When you need to transfer data from external databases to your EMR cluster, make sure that the networks are connected. This topic describes how to configure network connections for accessing ApsaraDB for RDS instances, user-created databases hosted on ECS, and on-premises databases.

ApsaraDB for RDS

  • Classic network
    We recommend that you use an EMR cluster deployed in the classic network to access a classic network RDS instance. You can set internal and public IP addresses for classic network RDS instances. Sqoop synchronizes data by running map tasks on the master node and worker nodes. However, only the master node of a classic network EMR cluster can access the public network. You need to access the internal IP address of the RDS instance for Sqoop. Make sure that the internal IP address of the EMR cluster is in the whitelist of the RDS instance.

    For more information about how to create a classic network EMR cluster, see Create a cluster.

  • VPC
    If the RDS is in a VPC network, you must specify a VPC network for the EMR cluster. We recommend that you use the same VPC for your EMR cluster and the RDS instance to save time for configuring a network connection. Otherwise, use Express Connect to configure a network connection.

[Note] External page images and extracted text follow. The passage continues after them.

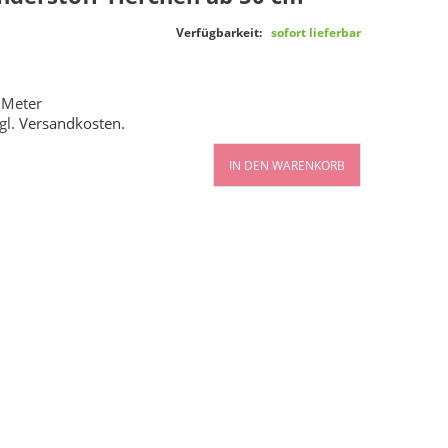
Verfügbarkeit:
sofort lieferbar
 Meter
gl.
Versandkosten
.
IN DEN WARENKORB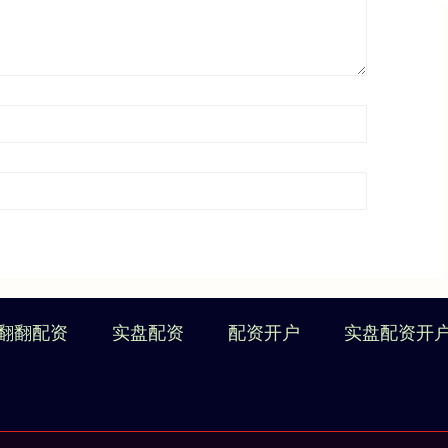
翻翻配资
实盘配资
配资开户
实盘配资开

User-created database hosted on ECS

  • Classic network

    The process for accessing a classic network user-created database and a classic network RDS instance is similar. Use the classic network for the EMR cluster to access the internal IP address of the user-created database. Make sure that the ECS instance on which the database is deployed and the instances of the EMR cluster are in the same security group. In the ECS console, choose Security Groups > Manage Instances > Add Instance.

  • VPC

    The process for accessing a VPC user-created database and a VPC RDS instance is similar. Use a VPC for your EMR cluster. Make sure that the ECS instance where the database is deployed and the EMR cluster are in the same security group.

On-premises database

You can assign an EIP address to your EMR cluster and access the public IP address of the database. Or, you can use Express Connect to connect the VPCs to access the database.

  • Associate an EIP

    We recommend that you use a VPC EMR cluster if the on-premises database can be accessed over the public network. Create an EMR cluster in a VPC. Then, in the ECS console, choose Manage > Configuration Information > More > Bind EIP and associate an EIP with each ECS instance. After the configurations, your cluster can access the public IP address of the on-premises database.

  • Express Connect

    If the on-premises database is not allowed to be accessed over the public network, create an EMR cluster in a VPC and use Express Connect to connect the on-premises IDC and the VPC. For more information about Express Connect, see Express Connect.